Potential disadvantages and risks of dental Veneers
- Veneers (especially lab-made veneers) are relatively expensive, each one costing roughly four times what a large filling might cost (with significant variation).
- Lab-made veneers generally require two visits to complete. This can mean being “numb” at both appointments. If you choose very thin veneers, you may not need to be numb at any of the appointments.
- Temporary veneers may need to be splinted together (i.e. all one piece) in order to stay on the teeth reliably. It depends on how the tooth preparations are done.
- Inflammation and/or infection from the preparation procedures can occur, and is more likely with traditional veneer preparations, because it is necessary to remove more tooth structure than for less invasive veneers. The risk of having a tooth that has been prepared for a traditional veneer inflame to the point where root canal treatment is necessary has been reported as 10% to 20% in some studies. This means that for every five to ten veneers that are prepared traditionally, at least one of them has a higher probability of needing a root canal than if it was not prepared at all or was prepared minimally.
- If the tooth being prepared is vital (i.e. “alive”), it will normally be anesthetized. Local anesthetic has risks of its own, which are generally considered minor compared to the advantages of having the procedure performed comfortably.
- Veneers can chip, fall off, and be lost or swallowed, requiring replacement.
- Thin veneers (which require minimal tooth surface removal) can present a significant challenge in masking very dark teeth, although color modifiers and opacifiers are available to assist with this problem. The result may be a veneer that looks unnaturally opaque.
- Traditional veneers can make it easier to achieve an excellent cosmetic result, because the natural optical properties of tooth enamel (e.g. transparency, etc.) are easier to re-create in thicker porcelain. The tradeoff is that more natural tooth removal may be necessary to prevent the veneer from being too bulky and bulbous.
- If a veneer is not completely bonded to the tooth, microscopic leakage may occur along the interface between the veneer and tooth at the margin. This may lead to sensitivity, decay, and/or unsightly staining. If moisture is controlled during the bonding process, and proper protocols are followed this problem can be minimized, but there is no way to eliminate it completely.

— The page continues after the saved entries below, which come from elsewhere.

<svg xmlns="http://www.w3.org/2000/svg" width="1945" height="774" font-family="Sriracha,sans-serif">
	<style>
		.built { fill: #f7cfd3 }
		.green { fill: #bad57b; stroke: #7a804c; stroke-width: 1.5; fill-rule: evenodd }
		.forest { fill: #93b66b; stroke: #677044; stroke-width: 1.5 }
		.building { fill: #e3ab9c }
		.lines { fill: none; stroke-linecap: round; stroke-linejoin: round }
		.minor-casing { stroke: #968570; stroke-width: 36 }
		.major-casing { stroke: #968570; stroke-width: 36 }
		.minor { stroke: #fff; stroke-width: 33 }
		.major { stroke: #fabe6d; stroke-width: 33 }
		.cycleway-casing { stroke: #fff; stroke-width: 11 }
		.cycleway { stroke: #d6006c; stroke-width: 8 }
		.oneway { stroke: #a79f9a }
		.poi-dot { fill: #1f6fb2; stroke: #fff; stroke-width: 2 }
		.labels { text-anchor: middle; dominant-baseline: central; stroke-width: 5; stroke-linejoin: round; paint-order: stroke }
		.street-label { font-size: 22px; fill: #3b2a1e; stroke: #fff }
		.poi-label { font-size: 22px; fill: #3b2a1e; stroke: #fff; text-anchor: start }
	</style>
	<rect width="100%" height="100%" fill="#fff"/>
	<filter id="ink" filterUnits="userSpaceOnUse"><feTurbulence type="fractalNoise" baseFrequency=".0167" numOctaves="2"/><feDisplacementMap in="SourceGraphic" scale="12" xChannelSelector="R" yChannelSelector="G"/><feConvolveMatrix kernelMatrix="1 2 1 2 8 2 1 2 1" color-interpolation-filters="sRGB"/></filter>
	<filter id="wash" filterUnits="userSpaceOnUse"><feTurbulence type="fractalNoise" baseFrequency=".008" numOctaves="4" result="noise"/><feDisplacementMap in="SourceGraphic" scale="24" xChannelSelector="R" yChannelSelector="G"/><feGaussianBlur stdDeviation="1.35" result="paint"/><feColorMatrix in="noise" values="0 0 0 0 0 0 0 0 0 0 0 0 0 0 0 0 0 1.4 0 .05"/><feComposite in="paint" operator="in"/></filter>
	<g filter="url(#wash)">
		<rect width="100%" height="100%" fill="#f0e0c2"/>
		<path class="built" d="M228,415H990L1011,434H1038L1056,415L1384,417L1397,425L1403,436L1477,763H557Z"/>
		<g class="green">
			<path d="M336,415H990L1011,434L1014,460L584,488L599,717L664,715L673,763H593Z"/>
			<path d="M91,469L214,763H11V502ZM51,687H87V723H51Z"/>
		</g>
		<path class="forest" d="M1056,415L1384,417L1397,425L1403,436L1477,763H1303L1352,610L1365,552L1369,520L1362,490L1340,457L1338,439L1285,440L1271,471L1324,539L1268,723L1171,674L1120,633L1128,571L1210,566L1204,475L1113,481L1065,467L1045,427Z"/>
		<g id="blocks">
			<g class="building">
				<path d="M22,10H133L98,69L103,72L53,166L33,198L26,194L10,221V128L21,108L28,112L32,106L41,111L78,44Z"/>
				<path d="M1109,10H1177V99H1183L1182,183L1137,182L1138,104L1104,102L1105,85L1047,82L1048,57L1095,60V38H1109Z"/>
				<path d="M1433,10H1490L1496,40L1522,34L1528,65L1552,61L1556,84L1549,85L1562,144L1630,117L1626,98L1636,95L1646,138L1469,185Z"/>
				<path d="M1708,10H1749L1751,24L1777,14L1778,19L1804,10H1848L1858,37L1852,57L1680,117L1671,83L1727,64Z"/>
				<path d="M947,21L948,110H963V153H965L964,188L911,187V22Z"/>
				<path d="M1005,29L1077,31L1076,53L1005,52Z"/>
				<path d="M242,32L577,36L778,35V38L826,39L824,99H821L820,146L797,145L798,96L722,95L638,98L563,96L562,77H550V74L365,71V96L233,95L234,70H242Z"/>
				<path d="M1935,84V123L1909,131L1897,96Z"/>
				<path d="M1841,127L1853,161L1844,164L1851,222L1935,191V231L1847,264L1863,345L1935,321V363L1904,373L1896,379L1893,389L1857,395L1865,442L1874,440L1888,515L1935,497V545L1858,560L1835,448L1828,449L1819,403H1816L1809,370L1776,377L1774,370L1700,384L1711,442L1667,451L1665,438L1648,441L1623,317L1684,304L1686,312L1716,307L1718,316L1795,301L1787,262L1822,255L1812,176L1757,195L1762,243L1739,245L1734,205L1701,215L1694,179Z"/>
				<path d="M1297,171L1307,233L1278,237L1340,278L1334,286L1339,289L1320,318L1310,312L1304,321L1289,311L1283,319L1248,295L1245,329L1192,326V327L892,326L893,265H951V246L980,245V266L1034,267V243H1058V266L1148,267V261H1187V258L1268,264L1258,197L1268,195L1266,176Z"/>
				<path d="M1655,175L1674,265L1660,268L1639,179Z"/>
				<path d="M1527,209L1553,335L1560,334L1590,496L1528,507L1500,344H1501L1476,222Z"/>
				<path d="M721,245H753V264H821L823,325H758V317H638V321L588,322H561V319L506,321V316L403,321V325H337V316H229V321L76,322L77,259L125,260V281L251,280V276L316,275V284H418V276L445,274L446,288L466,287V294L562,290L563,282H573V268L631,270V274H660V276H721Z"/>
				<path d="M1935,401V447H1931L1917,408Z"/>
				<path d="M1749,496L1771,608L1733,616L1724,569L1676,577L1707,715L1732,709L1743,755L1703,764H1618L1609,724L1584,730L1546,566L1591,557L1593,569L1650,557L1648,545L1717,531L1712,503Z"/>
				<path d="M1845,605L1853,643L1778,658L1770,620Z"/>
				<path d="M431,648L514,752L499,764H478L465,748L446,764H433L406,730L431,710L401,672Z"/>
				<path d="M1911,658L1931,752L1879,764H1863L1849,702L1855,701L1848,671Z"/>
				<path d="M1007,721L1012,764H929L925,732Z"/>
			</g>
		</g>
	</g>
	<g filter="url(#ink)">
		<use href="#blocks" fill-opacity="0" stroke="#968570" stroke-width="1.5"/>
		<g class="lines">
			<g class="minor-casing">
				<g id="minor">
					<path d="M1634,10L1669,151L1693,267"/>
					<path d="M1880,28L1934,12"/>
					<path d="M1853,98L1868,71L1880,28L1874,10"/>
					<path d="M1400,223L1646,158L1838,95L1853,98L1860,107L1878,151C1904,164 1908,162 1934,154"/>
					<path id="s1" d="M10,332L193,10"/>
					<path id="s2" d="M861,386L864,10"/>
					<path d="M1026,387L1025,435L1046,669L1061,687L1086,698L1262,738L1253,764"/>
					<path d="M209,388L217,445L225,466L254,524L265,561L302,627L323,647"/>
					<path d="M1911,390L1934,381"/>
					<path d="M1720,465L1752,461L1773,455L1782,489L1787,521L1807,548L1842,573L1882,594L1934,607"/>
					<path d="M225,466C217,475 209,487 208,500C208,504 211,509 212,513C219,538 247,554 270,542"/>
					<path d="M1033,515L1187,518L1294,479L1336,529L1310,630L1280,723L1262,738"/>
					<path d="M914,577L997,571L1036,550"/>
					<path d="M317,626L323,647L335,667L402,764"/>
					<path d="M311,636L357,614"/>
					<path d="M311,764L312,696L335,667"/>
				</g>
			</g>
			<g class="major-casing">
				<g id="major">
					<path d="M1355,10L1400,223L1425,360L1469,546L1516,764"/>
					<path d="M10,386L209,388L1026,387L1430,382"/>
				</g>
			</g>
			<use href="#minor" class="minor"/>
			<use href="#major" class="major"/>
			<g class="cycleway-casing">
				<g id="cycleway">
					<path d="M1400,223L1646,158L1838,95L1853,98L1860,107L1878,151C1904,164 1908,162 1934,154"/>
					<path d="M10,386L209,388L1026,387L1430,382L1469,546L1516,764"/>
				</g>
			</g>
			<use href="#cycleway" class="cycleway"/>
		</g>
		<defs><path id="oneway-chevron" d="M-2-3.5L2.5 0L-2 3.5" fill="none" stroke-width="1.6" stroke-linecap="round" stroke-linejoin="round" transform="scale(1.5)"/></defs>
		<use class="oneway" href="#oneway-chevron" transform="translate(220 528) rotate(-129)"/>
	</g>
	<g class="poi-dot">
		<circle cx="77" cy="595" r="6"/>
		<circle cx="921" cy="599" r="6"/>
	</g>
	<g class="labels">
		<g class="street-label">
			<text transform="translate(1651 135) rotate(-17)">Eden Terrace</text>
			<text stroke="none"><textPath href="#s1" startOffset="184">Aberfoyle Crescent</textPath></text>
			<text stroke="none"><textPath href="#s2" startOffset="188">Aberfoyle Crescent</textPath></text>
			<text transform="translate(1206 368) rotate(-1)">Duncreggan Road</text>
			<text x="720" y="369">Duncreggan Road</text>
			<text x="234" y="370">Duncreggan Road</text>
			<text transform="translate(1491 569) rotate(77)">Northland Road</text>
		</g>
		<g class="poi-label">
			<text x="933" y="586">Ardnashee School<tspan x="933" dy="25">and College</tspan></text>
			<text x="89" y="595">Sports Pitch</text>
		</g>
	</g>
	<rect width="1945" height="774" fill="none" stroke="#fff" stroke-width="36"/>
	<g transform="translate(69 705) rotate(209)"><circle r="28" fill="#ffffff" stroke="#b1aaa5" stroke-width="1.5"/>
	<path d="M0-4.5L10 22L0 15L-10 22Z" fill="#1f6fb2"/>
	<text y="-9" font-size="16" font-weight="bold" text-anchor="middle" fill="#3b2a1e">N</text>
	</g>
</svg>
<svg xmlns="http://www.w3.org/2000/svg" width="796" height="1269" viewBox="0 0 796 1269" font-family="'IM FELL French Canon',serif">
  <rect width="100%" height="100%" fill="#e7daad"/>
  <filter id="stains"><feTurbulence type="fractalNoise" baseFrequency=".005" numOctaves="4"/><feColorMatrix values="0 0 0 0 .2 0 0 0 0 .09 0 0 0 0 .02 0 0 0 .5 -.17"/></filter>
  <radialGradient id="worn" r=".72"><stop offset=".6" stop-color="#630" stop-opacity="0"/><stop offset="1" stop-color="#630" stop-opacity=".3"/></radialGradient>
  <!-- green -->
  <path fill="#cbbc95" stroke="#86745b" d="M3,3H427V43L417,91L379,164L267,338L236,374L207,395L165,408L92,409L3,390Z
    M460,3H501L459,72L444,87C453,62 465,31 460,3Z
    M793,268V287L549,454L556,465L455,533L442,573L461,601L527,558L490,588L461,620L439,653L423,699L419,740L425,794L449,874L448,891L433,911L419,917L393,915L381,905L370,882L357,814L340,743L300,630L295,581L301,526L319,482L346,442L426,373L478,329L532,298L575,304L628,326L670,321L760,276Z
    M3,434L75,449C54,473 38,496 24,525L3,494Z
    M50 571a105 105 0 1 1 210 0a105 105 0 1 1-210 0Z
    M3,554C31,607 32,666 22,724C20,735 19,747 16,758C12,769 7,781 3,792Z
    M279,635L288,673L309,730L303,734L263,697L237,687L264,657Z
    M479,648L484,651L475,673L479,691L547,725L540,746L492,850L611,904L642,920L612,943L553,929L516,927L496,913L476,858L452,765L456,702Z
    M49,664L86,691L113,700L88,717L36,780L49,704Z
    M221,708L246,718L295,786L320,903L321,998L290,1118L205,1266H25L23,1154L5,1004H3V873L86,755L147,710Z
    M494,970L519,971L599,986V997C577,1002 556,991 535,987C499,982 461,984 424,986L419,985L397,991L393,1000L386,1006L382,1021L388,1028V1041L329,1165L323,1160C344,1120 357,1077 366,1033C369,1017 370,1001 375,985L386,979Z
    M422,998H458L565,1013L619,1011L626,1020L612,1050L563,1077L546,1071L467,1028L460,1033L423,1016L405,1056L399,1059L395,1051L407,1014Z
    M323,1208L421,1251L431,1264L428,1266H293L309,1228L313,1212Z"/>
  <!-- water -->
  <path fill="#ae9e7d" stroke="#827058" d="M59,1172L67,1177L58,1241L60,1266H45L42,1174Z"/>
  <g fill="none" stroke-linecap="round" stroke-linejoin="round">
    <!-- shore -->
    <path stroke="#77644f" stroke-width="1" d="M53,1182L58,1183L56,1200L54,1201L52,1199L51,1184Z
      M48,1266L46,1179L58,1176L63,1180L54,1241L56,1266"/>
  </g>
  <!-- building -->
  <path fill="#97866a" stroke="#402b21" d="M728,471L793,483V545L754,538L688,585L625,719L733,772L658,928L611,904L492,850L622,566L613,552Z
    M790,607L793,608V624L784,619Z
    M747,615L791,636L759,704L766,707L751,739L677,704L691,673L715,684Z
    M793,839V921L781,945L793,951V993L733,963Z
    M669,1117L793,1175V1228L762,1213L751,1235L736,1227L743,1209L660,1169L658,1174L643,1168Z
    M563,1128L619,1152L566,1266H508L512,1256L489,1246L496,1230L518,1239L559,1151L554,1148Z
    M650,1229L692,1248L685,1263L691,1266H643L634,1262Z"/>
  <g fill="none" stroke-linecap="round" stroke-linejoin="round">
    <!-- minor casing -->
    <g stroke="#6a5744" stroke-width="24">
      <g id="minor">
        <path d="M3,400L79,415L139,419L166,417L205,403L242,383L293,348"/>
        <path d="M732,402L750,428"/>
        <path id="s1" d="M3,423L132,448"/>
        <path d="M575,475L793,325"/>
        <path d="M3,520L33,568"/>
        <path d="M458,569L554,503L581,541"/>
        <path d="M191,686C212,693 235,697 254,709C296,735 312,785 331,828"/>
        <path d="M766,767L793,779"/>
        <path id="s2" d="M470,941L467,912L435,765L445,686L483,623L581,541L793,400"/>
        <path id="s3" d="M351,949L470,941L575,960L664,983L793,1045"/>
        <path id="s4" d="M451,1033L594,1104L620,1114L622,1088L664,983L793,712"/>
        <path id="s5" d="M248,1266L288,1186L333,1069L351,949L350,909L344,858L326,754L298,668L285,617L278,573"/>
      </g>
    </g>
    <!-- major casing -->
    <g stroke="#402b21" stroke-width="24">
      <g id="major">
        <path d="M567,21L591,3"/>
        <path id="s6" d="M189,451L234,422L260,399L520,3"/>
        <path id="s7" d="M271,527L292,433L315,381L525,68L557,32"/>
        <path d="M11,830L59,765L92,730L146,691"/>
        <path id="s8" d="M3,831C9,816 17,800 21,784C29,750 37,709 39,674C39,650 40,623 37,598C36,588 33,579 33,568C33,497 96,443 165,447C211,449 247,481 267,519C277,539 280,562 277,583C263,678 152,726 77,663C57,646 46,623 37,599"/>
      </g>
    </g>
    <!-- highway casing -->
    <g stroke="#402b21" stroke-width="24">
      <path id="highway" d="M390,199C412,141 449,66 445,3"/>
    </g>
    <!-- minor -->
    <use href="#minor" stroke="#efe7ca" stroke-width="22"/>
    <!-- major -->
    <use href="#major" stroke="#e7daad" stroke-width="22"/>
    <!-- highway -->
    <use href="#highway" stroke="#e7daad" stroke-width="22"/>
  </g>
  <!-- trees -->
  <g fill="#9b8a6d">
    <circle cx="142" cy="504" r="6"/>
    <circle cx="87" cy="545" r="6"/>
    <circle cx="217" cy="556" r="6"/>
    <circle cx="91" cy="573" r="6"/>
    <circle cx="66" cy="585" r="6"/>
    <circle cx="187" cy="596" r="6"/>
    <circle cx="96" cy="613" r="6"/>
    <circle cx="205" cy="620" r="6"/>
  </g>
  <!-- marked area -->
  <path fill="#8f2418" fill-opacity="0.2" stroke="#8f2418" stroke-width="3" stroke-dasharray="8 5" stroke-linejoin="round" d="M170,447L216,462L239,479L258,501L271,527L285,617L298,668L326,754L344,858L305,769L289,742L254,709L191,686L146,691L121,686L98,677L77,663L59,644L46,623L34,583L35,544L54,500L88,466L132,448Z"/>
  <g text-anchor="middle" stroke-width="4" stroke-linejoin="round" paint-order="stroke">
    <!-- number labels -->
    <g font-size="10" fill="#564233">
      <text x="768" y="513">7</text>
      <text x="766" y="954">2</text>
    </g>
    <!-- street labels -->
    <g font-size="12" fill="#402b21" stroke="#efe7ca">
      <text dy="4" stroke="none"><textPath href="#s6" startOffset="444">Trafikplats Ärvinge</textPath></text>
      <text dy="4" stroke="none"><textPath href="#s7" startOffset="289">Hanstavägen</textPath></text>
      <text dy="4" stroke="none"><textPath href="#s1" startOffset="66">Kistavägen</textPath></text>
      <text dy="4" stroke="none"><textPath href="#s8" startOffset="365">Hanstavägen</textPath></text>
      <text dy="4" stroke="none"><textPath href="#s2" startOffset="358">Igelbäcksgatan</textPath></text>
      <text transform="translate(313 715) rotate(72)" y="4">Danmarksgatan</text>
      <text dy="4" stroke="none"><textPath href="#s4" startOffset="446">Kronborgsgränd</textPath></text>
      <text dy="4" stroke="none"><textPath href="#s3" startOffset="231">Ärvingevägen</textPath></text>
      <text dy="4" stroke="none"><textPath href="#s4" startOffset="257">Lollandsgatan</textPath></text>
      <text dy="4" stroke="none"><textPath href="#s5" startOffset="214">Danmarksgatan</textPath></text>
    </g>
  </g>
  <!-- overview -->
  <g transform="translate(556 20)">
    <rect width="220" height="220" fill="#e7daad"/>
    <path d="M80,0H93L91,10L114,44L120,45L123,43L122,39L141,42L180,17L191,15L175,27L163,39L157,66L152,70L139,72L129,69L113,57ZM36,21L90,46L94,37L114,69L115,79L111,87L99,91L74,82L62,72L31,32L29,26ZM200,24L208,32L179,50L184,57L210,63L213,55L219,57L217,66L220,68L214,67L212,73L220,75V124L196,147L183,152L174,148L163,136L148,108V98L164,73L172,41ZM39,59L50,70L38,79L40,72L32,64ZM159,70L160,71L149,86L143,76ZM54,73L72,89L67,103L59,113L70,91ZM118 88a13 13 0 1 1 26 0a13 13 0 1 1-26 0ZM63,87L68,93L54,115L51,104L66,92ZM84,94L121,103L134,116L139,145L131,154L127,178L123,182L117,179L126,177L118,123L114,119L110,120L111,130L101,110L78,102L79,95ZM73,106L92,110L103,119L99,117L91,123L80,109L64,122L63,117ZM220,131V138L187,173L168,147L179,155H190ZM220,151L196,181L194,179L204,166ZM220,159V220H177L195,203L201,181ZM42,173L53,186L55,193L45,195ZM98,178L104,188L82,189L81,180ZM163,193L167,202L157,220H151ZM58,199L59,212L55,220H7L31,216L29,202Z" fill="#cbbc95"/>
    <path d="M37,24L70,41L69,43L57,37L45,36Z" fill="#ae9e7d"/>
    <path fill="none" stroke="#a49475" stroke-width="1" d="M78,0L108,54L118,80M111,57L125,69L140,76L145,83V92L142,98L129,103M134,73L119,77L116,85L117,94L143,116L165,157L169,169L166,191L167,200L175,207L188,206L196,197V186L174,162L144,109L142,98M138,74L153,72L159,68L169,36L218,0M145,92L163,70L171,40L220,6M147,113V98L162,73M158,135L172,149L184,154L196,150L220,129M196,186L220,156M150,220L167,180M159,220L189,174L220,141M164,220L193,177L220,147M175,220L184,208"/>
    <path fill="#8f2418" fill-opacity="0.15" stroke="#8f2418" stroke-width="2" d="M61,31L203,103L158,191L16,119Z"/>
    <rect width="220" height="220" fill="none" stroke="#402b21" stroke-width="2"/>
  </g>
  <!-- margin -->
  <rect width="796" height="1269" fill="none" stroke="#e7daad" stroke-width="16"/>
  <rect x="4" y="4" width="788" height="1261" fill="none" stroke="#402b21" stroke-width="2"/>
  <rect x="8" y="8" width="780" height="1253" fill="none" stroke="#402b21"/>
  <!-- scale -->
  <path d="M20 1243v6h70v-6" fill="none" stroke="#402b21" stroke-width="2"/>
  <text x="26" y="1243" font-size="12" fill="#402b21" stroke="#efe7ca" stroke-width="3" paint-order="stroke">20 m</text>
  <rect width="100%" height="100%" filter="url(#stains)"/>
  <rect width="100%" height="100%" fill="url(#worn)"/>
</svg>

- Direct veneers (applied directly to the tooth by the dentist with composite resin filling material) require a high degree of proficiency and mastery of bonding techniques, shade matching and color blending to produce beautiful and long-lasting restorations. They require significantly more chair time for the patient, and the results can be hard to predict. Their margins can be extremely thin in places, and as a result, they may be more likely to break down and stain over time. However, they have the advantage in many cases of not requiring any tooth removal, so there may be little risk in “trying” them.
- All dental procedures can produce lip dryness, chapping and cracking. Some patients develop cold sores following dental treatment. Some degree of post-operative discomfort frequently accompanies crown preparation, including tenderness to biting and cold which is normally temporary. Some studies have shown prolonged sensitivity of over a year in certain patients.
- Veneers of any kind are often elective procedures because they are not required for health reasons. Those that involve altering the tooth before restoring them will need to be maintained for the life of the patient. There is a high probability of having to replace the veneers one or more times.